TRAINING_EXAMPLES=10000
TESTING_EXAMPLES = 1000
SAMPLE_GAP = 0.01

def generate_data(seq):
    X=[]#ninihaoniaho zh
    Y=[]

    for i in range(len(seq)-TIME_STEPS):
        X.append([seq[i:i+TIME_STEPS]])
        Y.append([seq[i+TIME_STEPS]])

    return np.array(X,dtype=np.float32),np.array(Y,dtype=np.float32)

def lstm_model(X,Y,is_training):
    # cell_unit = tf.nn.rnn_cell.BasicLSTMCell(HIDDEN_SIZE)
    cell = tf.nn.rnn_cell.MultiRNNCell([
        tf.nn.rnn_cell.BasicLSTMCell(HIDDEN_SIZE)
           for _ in range(NUM_LAYERS)])
    outputs, _ = tf.nn.dynamic_rnn(cell, X, dtype=tf.float32)

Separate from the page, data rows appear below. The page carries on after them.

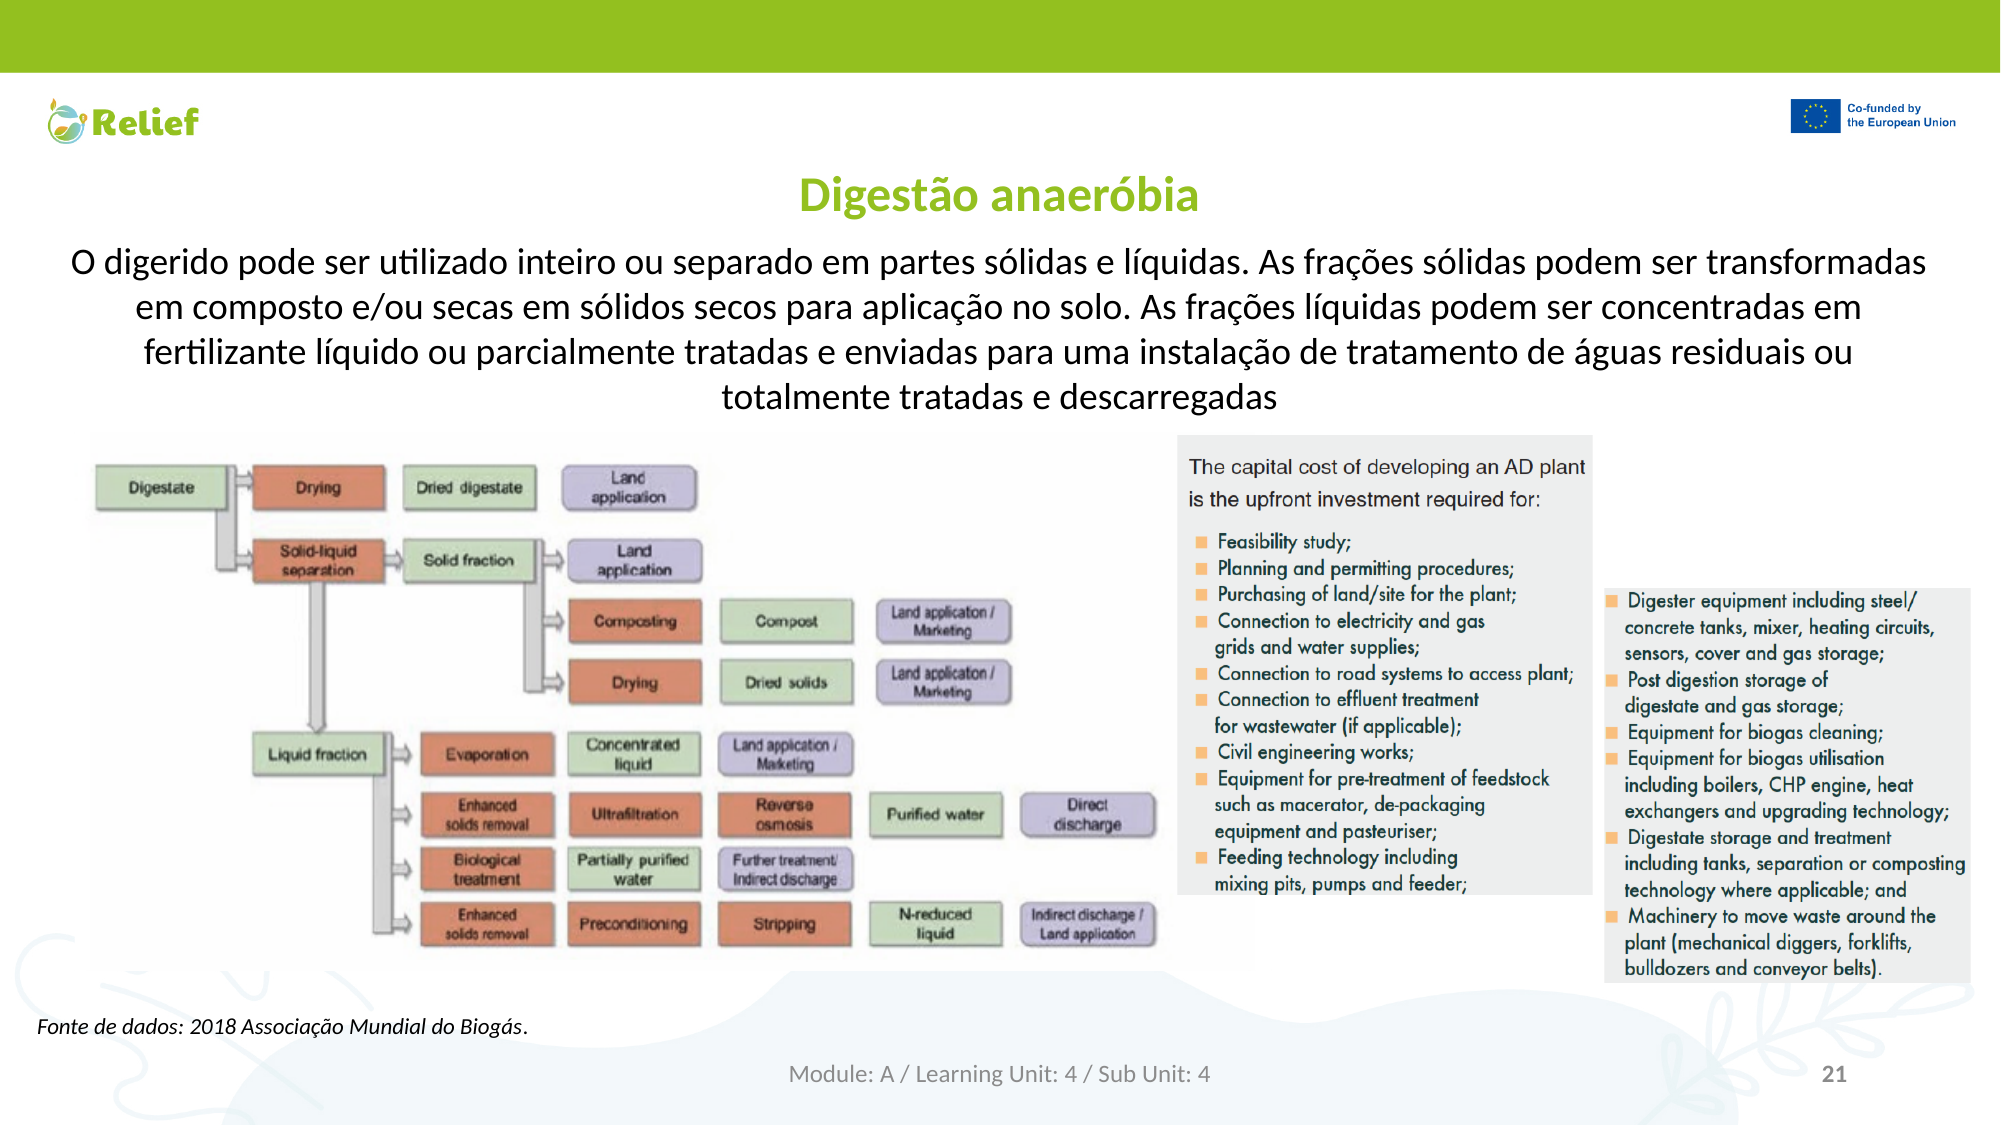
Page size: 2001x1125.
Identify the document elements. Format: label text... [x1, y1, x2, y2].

text_box O digerido pode ser utilizado inteiro ou separado em partes sólidas e líquidas. As frações sólidas podem ser transformadas em composto e/ou secas em sólidos secos para aplicação no solo. As frações líquidas podem ser concentradas em fertilizante líquido ou parcialmente tratadas e enviadas para uma instalação de tratamento de águas residuais ou totalmente tratadas e descarregadas [47, 229, 1953, 425]
text_box Fonte de dados: 2018 Associação Mundial do Biogás. [22, 1004, 709, 1047]
footer Module: A / Learning Unit: 4 / Sub Unit: 4 [22, 1023, 1978, 1122]
text_box Digestão anaeróbia [22, 154, 1978, 229]
picture [0, 0, 2001, 1125]
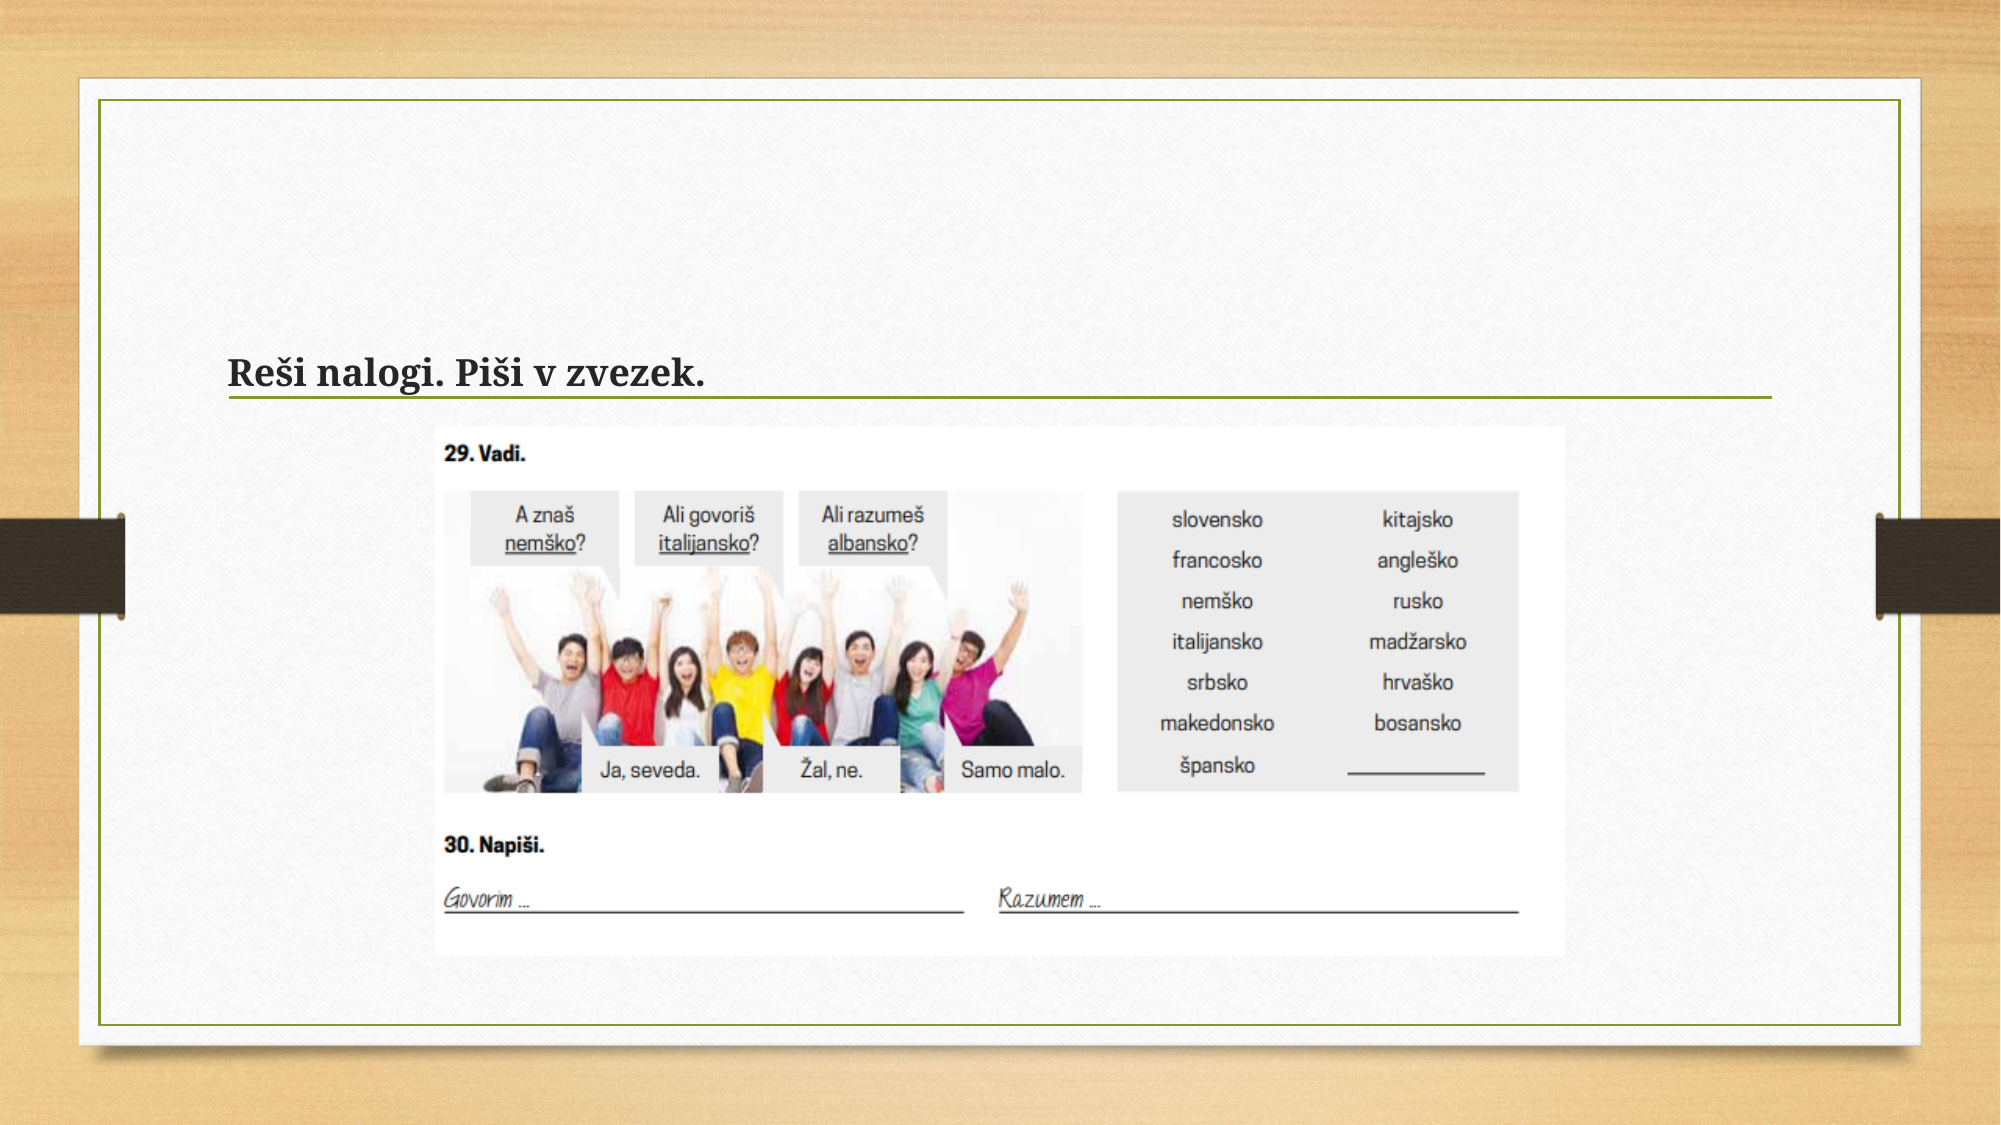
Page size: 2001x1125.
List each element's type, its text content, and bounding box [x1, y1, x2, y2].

picture [0, 0, 2001, 1125]
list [434, 427, 1566, 956]
title Reši nalogi. Piši v zvezek. [212, 264, 1788, 479]
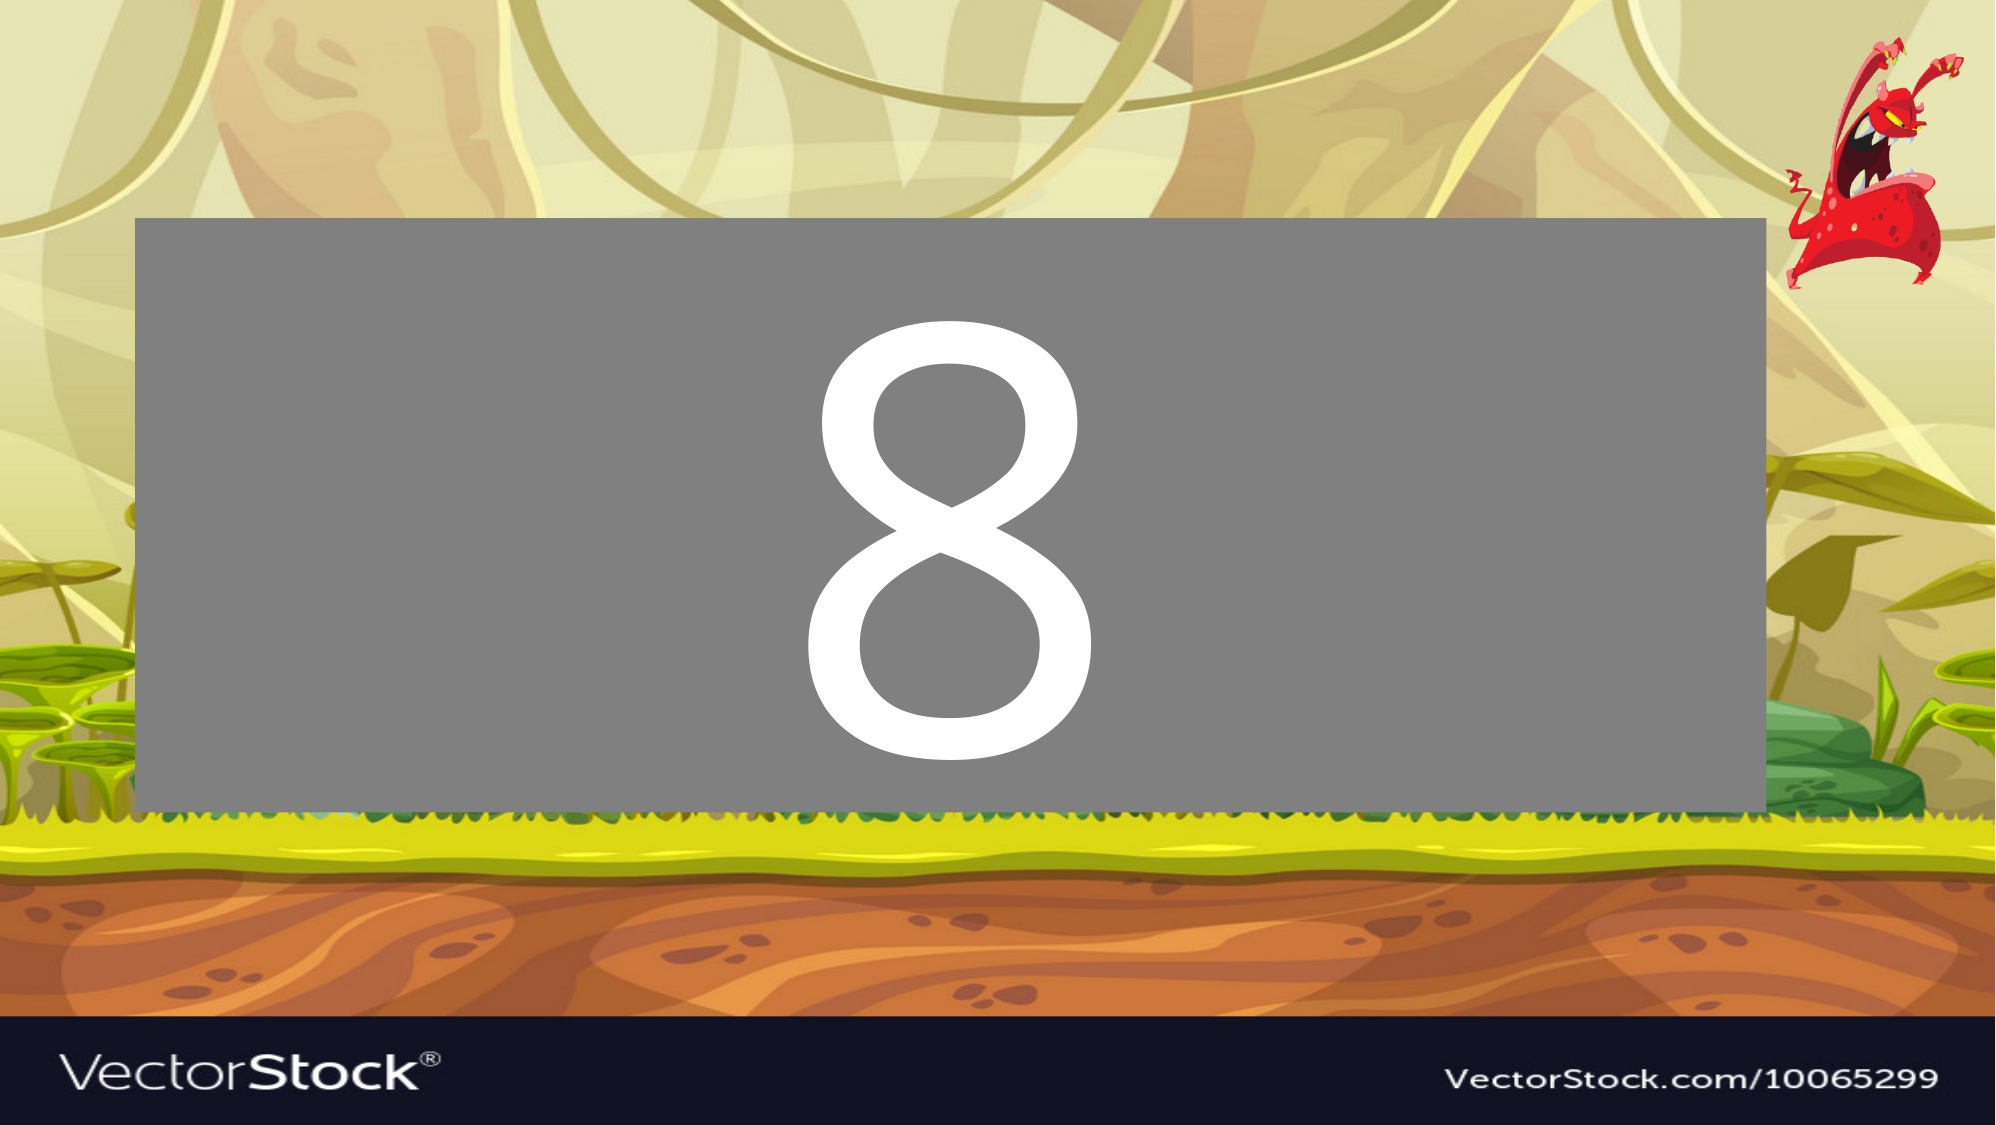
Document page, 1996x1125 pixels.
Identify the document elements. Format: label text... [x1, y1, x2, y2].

picture [0, 0, 1996, 1125]
text_box 8 [135, 218, 1767, 813]
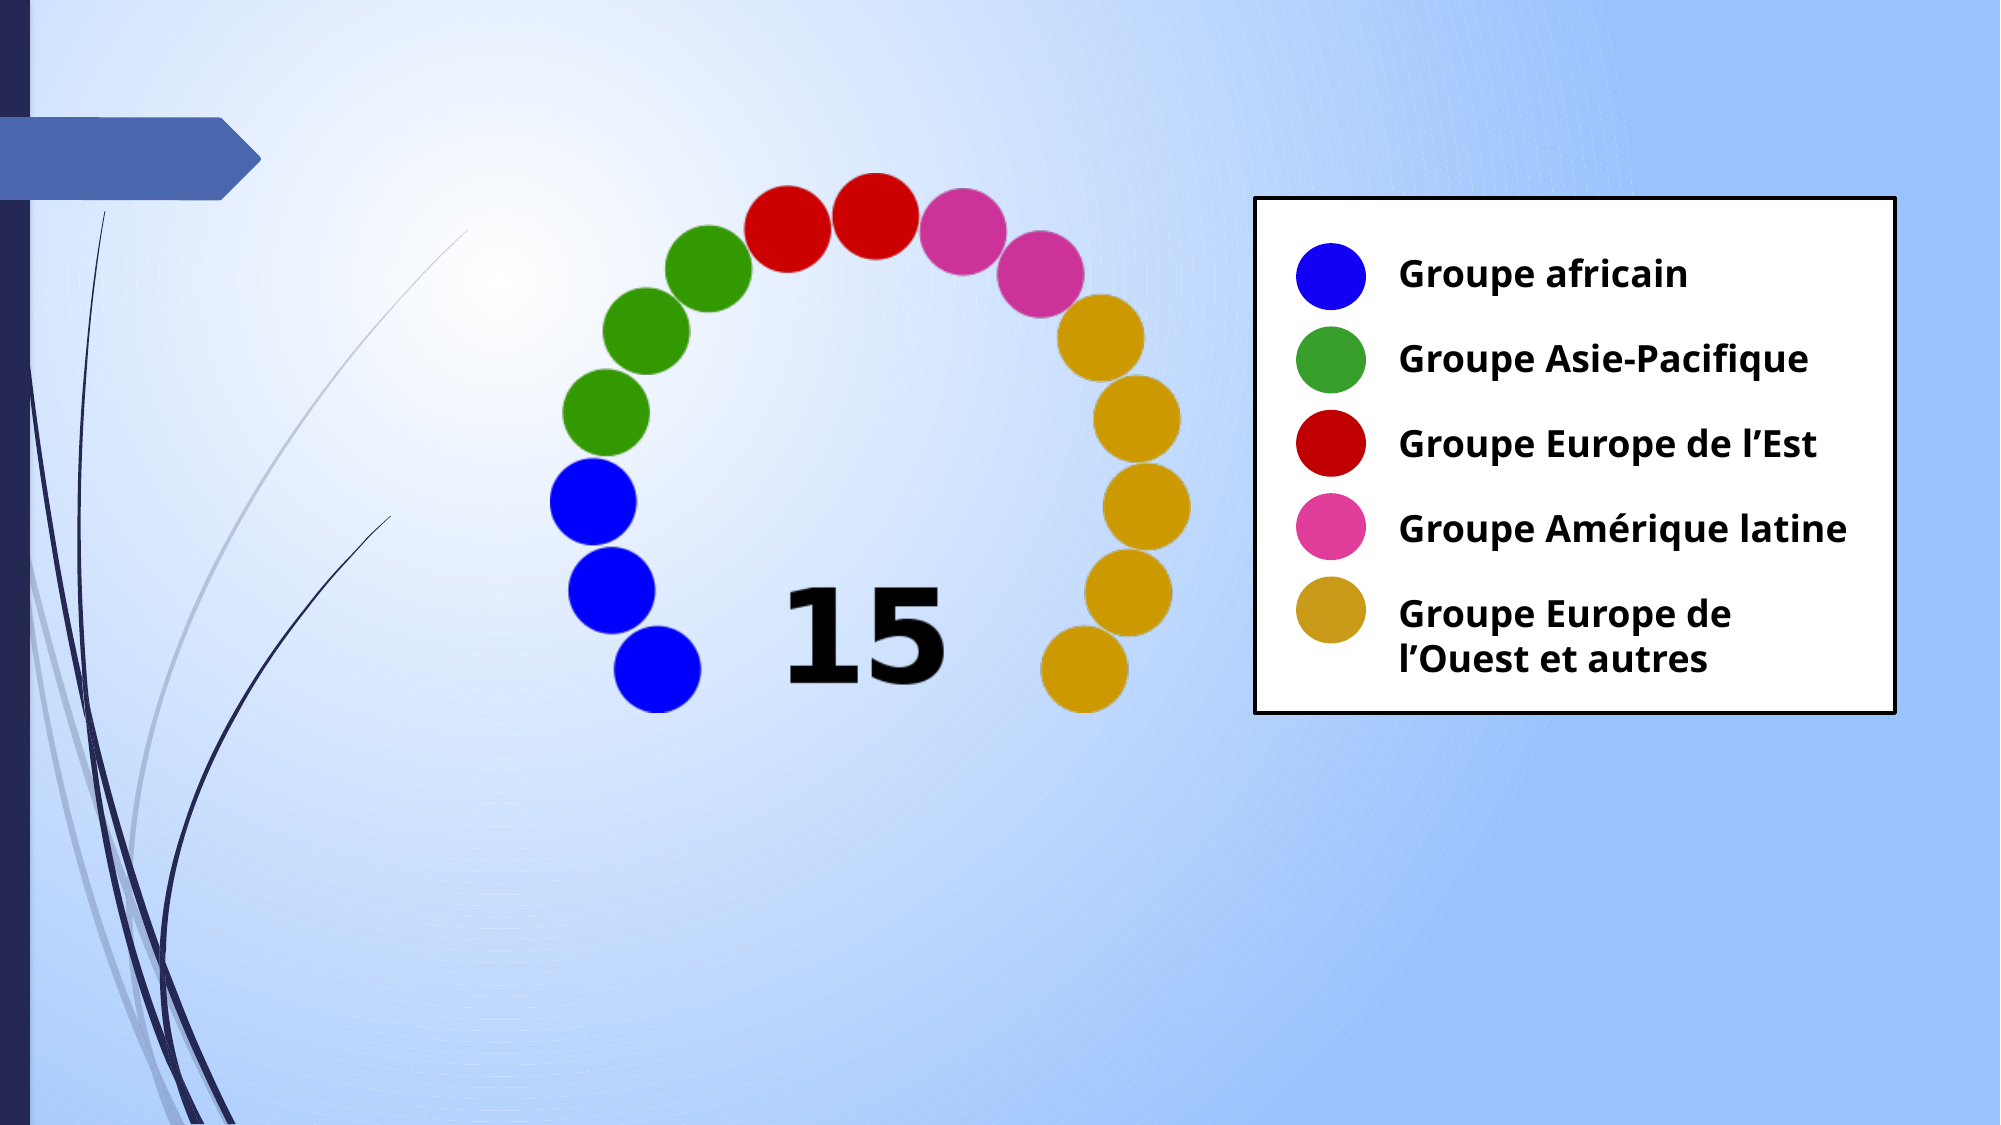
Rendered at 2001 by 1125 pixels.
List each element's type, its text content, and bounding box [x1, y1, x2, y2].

text_box [1294, 325, 1368, 395]
picture [549, 173, 1191, 714]
text_box [1294, 491, 1368, 562]
text_box [1294, 575, 1368, 645]
text_box [1254, 197, 1896, 714]
text_box [1294, 408, 1368, 479]
text_box Groupe africain Groupe Asie-Pacifique Groupe Europe de l’Est Groupe Amérique latine Groupe Europe de l’Ouest et autres [1383, 243, 1870, 688]
text_box [1294, 241, 1368, 312]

    output = outputs[:,-1,:]

    predictions = tf.contrib.layers.fully_connected(
        output,1,activation_fn=None )
    if not is_training:
        return predictions,None,None

    loss = tf.losses.mean_squared_error(labels=Y,predictions=predictions)

    train_op = tf.contrib.layers.optimize_loss(
        loss,tf.train.get_global_step(),
        optimizer = 'Adagrad',learning_rate = 0.1)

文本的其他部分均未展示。